Furthermore, ACTRIS-DK will become a member of ACTRIS, the European infrastructure for observations of aerosols, clouds and trace gases. A total of 22 countries are currently participating in ACTRIS, and through ACTRIS, ACTRIS-DK will be able to connect researchers to Danish and international measuring stations and laboratory facilities.
The infrastructures will strengthen collaboration between research institutions, both Danish and international institutions, and they will enable broad collaboration with other interested partners.
IMPORTANT DATA FOR GREEN DEVELOPMENT WORK
The new joint infrastructure, which collects data from both observational and exploratory platforms, is crucial for endeavours to understand the social and financial consequences of air quality and the climate.
"With this funding from the research infrastructure pool we can establish facilities we would otherwise not have been able to establish. It will give us access to build knowledge that is extremely important for society," stresses Henrik Skov.
From the Villum Research Station in northern Greenland, where part of ACTRIS-DK's research takes place, Henrik Skov and his fellow researchers can see very clearly the importance of the project's contribution to the green development.

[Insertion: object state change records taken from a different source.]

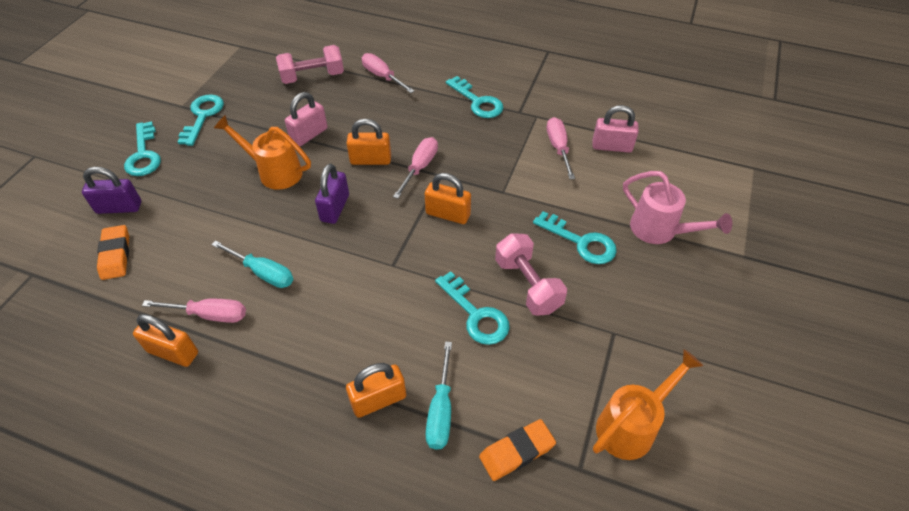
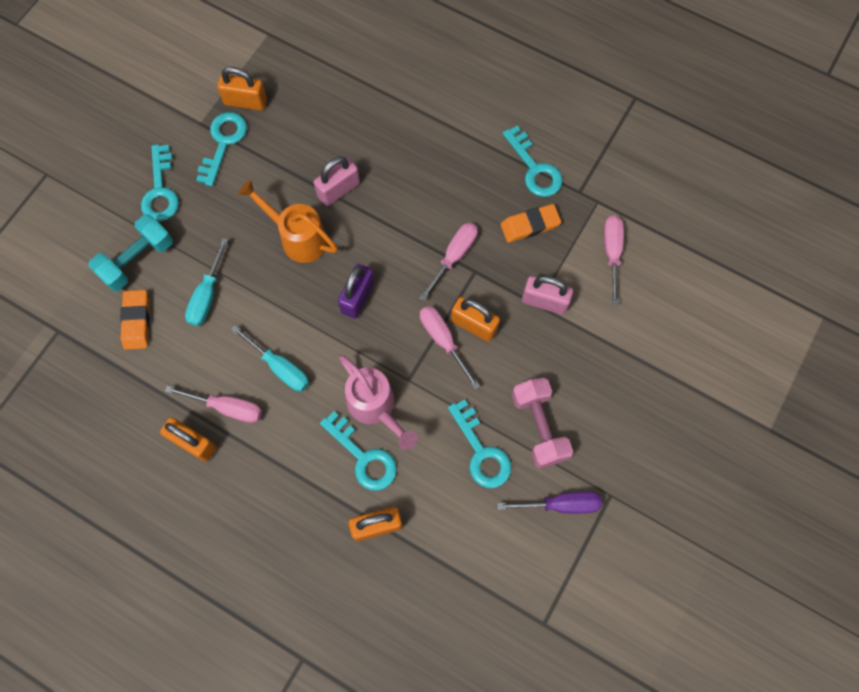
camera: 10 degrees right, 20 degrees up
(119, 207) = (137, 260): purple padlock -> turquoise dumbbell
(312, 77) = (349, 99): pink dumbbell -> none
(371, 160) = (402, 237): orange padlock -> orange padlock (245, 102)
(382, 76) = (430, 110): pink screwdriver -> pink screwdriver (443, 340)
(441, 411) = (431, 547): turquoise screwdriver -> turquoise screwdriver (207, 296)
(517, 451) = (492, 598): orange eraser -> orange eraser (530, 225)
(567, 349) = (561, 504): none -> purple screwdriver
(581, 242) = (605, 384): turquoise key -> turquoise key (363, 457)
(612, 146) = (672, 261): pink padlock -> pink padlock (544, 301)
(631, 426) = (600, 592): orange watering can -> none
(659, 230) = (691, 383): pink watering can -> pink watering can (375, 407)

"Today we say that the world has seen a temperature increase of around 1.2 degrees Celsius since pre-industrial times. Up here, the temperature has increased by more than 4 degrees Celsius. This has serious consequences for the ice cover. We are seeing the effects of climate change right now. And it's devastating. If we want to understand what the world will be like in the future, we have to go out and do measurements, so that we can try to understand as much as possible of what is happening," he says.